C. Plaintiff’s Response Briefs Plaintiff makes several arguments in her response briefs that are incorrect. To start, she argues that Defendants have improperly referenced material outside the pleadings. In assessing a motion to dismiss under Rule 12(b)(6), the general rule is that a court should consider no evidence beyond the pleadings. See Alvarado v. KOB–TV, L.L.C., 493 F.3d 1210, 1216 (10th Cir. 2007). However, “the district court may consider documents referred
to in the complaint if the documents are central to the plaintiff's claim and the parties do not dispute the documents’ authenticity.” Id.at 1216 (quoting Jacobsen v. Deseret Book Co., 287 F.3d 936, 941 (10th Cir. 2002)). In addition, “facts subject to judicial notice may be considered in a Rule 12(b)(6) motion without converting the motion to dismiss into a motion for summary judgment.” Tal v. Hogan, 453 F.3d 1244, 1264 n. 24 (10th Cir. 2006).

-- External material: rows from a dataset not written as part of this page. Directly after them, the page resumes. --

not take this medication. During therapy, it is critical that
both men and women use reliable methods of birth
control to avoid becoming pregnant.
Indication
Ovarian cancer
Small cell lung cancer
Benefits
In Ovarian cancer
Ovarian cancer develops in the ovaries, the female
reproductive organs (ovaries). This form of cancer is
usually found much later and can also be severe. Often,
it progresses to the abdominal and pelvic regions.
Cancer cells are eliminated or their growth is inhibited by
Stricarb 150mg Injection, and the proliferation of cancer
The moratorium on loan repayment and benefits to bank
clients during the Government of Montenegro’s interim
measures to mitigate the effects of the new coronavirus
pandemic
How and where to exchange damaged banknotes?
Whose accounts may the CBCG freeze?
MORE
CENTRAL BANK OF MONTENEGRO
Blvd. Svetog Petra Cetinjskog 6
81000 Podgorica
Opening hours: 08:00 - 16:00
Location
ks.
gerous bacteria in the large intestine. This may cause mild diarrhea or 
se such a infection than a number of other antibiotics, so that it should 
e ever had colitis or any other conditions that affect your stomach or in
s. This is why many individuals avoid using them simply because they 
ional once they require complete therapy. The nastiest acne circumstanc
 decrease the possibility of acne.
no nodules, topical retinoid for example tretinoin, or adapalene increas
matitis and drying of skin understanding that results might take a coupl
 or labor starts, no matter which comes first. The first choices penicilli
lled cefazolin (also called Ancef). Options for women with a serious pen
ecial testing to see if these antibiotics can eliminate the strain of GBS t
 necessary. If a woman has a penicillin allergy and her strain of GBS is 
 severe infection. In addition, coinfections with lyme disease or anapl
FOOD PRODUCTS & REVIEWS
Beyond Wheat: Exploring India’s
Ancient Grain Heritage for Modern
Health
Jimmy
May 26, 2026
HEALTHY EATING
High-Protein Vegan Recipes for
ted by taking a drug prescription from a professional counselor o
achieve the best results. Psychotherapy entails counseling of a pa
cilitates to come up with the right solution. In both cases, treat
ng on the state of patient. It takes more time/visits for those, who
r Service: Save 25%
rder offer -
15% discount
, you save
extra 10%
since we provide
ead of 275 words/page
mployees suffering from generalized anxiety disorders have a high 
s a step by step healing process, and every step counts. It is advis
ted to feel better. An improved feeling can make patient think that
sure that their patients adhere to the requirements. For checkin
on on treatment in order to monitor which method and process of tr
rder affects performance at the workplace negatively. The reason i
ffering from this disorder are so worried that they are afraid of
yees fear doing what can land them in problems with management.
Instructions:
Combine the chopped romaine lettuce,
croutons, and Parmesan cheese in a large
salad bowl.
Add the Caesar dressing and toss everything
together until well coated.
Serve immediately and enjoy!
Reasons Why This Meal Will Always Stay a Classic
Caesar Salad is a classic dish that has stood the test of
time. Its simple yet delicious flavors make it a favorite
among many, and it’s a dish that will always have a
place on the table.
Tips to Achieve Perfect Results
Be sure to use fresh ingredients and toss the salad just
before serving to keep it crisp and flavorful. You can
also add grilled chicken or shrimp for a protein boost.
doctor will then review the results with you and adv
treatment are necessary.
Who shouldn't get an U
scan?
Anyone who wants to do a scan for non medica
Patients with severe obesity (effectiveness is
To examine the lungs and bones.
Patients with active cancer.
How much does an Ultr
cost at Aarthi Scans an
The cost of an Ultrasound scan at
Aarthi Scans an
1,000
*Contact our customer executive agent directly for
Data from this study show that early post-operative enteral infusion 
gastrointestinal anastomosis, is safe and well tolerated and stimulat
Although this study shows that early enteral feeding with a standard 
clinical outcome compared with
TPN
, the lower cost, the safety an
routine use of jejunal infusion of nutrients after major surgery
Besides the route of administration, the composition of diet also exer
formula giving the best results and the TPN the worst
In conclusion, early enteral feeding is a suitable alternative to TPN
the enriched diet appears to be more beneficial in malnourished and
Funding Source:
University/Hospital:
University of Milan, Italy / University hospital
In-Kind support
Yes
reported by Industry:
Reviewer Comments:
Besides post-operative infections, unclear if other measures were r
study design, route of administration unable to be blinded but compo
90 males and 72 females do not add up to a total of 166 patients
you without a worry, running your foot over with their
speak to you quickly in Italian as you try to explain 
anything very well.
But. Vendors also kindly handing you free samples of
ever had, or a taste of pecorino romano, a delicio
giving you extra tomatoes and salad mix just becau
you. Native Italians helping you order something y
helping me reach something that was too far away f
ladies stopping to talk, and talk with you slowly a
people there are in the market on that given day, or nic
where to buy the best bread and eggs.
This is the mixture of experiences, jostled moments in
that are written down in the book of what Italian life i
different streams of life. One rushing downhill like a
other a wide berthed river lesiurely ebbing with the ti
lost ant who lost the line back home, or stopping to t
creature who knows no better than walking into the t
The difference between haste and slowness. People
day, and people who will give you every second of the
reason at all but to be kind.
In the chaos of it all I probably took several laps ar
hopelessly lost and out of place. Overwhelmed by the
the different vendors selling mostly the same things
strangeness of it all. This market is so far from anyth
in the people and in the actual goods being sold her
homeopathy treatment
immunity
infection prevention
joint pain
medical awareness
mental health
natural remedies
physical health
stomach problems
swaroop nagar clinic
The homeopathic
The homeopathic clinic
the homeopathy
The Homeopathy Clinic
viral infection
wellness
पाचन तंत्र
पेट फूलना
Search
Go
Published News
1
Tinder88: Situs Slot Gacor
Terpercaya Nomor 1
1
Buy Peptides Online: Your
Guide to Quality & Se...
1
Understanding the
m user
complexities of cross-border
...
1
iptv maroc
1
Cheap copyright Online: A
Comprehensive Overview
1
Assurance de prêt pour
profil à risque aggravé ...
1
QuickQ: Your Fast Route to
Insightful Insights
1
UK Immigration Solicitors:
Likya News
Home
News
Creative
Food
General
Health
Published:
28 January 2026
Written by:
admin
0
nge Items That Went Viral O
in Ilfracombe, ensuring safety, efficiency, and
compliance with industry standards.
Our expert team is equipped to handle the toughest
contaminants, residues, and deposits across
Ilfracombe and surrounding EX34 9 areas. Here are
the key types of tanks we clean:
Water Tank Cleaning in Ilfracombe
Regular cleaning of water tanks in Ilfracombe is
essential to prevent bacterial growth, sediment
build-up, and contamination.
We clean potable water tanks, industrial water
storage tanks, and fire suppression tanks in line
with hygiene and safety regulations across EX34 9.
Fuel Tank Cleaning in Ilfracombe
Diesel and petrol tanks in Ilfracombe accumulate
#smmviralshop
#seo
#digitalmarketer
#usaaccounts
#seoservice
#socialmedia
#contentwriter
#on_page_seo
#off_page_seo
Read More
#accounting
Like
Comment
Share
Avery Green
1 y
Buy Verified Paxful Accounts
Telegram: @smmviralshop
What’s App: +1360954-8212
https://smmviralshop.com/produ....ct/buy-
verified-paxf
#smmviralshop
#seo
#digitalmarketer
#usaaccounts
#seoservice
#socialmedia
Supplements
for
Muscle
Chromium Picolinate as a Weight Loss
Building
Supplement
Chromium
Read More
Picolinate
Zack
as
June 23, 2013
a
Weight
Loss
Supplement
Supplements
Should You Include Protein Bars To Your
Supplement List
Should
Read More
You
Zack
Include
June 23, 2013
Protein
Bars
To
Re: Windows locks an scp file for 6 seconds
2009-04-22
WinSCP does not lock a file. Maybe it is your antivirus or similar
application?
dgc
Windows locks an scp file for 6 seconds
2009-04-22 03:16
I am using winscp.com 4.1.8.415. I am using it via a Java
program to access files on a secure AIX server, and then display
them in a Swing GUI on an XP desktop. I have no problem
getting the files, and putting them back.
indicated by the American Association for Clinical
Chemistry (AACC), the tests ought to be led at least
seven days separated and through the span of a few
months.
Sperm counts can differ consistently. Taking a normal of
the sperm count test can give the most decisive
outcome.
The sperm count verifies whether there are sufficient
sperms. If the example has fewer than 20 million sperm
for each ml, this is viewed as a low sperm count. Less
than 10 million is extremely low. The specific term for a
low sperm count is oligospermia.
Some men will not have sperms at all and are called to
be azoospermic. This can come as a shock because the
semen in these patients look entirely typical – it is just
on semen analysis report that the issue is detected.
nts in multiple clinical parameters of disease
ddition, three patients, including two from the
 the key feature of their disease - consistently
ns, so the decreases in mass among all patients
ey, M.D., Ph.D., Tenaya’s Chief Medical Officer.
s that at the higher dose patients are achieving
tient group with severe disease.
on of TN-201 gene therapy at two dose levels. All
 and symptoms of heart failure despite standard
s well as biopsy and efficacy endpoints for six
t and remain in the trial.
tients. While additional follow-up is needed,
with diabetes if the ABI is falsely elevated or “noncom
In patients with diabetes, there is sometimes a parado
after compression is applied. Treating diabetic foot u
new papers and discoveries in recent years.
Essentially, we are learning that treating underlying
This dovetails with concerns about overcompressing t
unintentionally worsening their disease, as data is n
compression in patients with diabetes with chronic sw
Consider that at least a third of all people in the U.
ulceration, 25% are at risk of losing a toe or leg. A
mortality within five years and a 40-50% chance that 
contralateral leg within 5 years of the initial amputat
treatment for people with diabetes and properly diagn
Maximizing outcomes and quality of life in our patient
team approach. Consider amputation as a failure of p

“This allows the court to take judicial notice of its own files and records, as well as facts which are a matter of public record.” Id. (quotation marks omitted). Defendants reference Plaintiff’s allegations as well as publicly available docket entries from the small claims case, which are referenced in the Complaint and central to Plaintiff’s claim. The Court may take judicial notice of the contents of these publicly available records at the motion to dismiss stage. Plaintiff’s suggestion that Defendants have
introduced evidence outside the pleadings in inaccurate. In fact, it is Plaintiff who is attempting to introduce evidence and allegations outside the pleadings in her response briefs. Plaintiff’s response points to factual allegations and exhibits that are not part of her Complaint and that do not fit into one of the exceptions outlined above. A plaintiff “cannot amend her complaint by adding factual allegations in response to Defendant's motion to dismiss.” Abdulina v. Eberl's Temp. Servs., Inc., 79 F.
Supp. 3d 1201, 1206 (D. Colo. 2015). Thus, in considering Defendants’ motions to dismiss, the Court is “limited to assessing the legal sufficiency of the allegations contained within the four corners of the complaint.” Jojola v. Chavez, 55 F.3d 488, 494 (10th Cir. 1995). Plaintiff also includes a request for leave to file an amended complaint in her response brief, but has not complied with Local Civil Rule 15.1. This rule requires that a
party seeking leave to amend file a separate motion attaching the proposed pleading as an exhibit and stating whether any other party objects to the motion. Last, to the extent Plaintiff implies that she needs additional discovery to support her claims, it is well-established that “courts will not ‘unlock the doors of discovery for a plaintiff armed with nothing more than’ legal conclusions, conclusory allegations, and
speculation.” Soto for estate of Jimenez v. Bd. of Cnty. Commissioners of Caddo Cnty., Okla., 748 F. App'x 790, 794 (10th Cir. 2018) (quoting Iqbal, 556 U.S. at 678-79). IV. Conclusion For the reasons set forth above, the Motion to Dismiss filed by Defendant Billings [Doc. No. 3] is GRANTED and the Motion to Dismiss filed by Defendants City of Woodward, the Woodward Police Department, Parker, Penix and Matthews [Doc. No. 13] is GRANTED. The Woodward Police Department is dismissed with prejudice. The remaining claims are dismissed without prejudice. Within 21 days of the date of this order, Plaintiff may file a separate motion for leave to amend that complies with LCvR 15.1. Plaintiff is reminded of her obligation to comply with both the rules of this Court and the Federal Rules of Civil Procedure. IT IS SO ORDERED this 4" day of September, 2025.